### [TASK]
Write out the material below again, substituting "field number" for every "collector number" and leaving everything else unchanged.

Stored data entries:
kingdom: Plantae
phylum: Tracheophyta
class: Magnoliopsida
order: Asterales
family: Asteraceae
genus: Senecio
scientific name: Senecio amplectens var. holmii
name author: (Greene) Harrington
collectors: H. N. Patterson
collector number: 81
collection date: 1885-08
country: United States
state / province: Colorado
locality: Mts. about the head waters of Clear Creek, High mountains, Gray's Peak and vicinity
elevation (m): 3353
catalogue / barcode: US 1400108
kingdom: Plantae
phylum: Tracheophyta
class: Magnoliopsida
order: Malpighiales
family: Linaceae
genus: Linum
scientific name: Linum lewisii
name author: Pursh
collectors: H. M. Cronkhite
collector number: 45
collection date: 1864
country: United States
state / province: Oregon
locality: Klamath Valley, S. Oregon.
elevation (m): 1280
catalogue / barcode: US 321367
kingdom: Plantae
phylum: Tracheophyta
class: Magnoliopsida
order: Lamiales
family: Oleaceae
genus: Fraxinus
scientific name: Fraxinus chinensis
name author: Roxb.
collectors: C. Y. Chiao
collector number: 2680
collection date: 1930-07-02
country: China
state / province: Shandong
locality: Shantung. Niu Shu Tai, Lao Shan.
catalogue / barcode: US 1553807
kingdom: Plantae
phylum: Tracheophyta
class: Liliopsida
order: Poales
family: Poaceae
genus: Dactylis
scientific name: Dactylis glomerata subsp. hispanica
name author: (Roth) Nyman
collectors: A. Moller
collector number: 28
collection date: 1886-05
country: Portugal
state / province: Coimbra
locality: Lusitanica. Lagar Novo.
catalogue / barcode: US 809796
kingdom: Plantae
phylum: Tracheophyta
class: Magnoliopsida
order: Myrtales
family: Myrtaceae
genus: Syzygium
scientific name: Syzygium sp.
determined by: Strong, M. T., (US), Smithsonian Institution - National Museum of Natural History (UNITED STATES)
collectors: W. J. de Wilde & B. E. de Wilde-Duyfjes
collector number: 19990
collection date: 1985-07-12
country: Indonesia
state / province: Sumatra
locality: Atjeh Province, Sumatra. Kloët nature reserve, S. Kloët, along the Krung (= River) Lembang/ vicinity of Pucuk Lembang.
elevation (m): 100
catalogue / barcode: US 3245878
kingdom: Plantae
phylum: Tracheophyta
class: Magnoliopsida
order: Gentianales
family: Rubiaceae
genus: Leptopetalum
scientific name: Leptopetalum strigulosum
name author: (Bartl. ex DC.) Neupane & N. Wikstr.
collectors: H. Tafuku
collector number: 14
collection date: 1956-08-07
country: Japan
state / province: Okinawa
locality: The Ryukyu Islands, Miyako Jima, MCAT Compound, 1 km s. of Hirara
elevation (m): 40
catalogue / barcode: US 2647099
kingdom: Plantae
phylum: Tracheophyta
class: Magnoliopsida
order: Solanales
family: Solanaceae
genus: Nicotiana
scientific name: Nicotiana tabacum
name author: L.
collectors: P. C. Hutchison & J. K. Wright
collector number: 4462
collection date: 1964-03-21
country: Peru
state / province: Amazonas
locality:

### [FINAL RESULT]
kingdom: Plantae
phylum: Tracheophyta
class: Magnoliopsida
order: Asterales
family: Asteraceae
genus: Senecio
scientific name: Senecio amplectens var. holmii
name author: (Greene) Harrington
collectors: H. N. Patterson
field number: 81
collection date: 1885-08
country: United States
state / province: Colorado
locality: Mts. about the head waters of Clear Creek, High mountains, Gray's Peak and vicinity
elevation (m): 3353
catalogue / barcode: US 1400108
kingdom: Plantae
phylum: Tracheophyta
class: Magnoliopsida
order: Malpighiales
family: Linaceae
genus: Linum
scientific name: Linum lewisii
name author: Pursh
collectors: H. M. Cronkhite
field number: 45
collection date: 1864
country: United States
state / province: Oregon
locality: Klamath Valley, S. Oregon.
elevation (m): 1280
catalogue / barcode: US 321367
kingdom: Plantae
phylum: Tracheophyta
class: Magnoliopsida
order: Lamiales
family: Oleaceae
genus: Fraxinus
scientific name: Fraxinus chinensis
name author: Roxb.
collectors: C. Y. Chiao
field number: 2680
collection date: 1930-07-02
country: China
state / province: Shandong
locality: Shantung. Niu Shu Tai, Lao Shan.
catalogue / barcode: US 1553807
kingdom: Plantae
phylum: Tracheophyta
class: Liliopsida
order: Poales
family: Poaceae
genus: Dactylis
scientific name: Dactylis glomerata subsp. hispanica
name author: (Roth) Nyman
collectors: A. Moller
field number: 28
collection date: 1886-05
country: Portugal
state / province: Coimbra
locality: Lusitanica. Lagar Novo.
catalogue / barcode: US 809796
kingdom: Plantae
phylum: Tracheophyta
class: Magnoliopsida
order: Myrtales
family: Myrtaceae
genus: Syzygium
scientific name: Syzygium sp.
determined by: Strong, M. T., (US), Smithsonian Institution - National Museum of Natural History (UNITED STATES)
collectors: W. J. de Wilde & B. E. de Wilde-Duyfjes
field number: 19990
collection date: 1985-07-12
country: Indonesia
state / province: Sumatra
locality: Atjeh Province, Sumatra. Kloët nature reserve, S. Kloët, along the Krung (= River) Lembang/ vicinity of Pucuk Lembang.
elevation (m): 100
catalogue / barcode: US 3245878
kingdom: Plantae
phylum: Tracheophyta
class: Magnoliopsida
order: Gentianales
family: Rubiaceae
genus: Leptopetalum
scientific name: Leptopetalum strigulosum
name author: (Bartl. ex DC.) Neupane & N. Wikstr.
collectors: H. Tafuku
field number: 14
collection date: 1956-08-07
country: Japan
state / province: Okinawa
locality: The Ryukyu Islands, Miyako Jima, MCAT Compound, 1 km s. of Hirara
elevation (m): 40
catalogue / barcode: US 2647099
kingdom: Plantae
phylum: Tracheophyta
class: Magnoliopsida
order: Solanales
family: Solanaceae
genus: Nicotiana
scientific name: Nicotiana tabacum
name author: L.
collectors: P. C. Hutchison & J. K. Wright
field number: 4462
collection date: 1964-03-21
country: Peru
state / province: Amazonas
locality:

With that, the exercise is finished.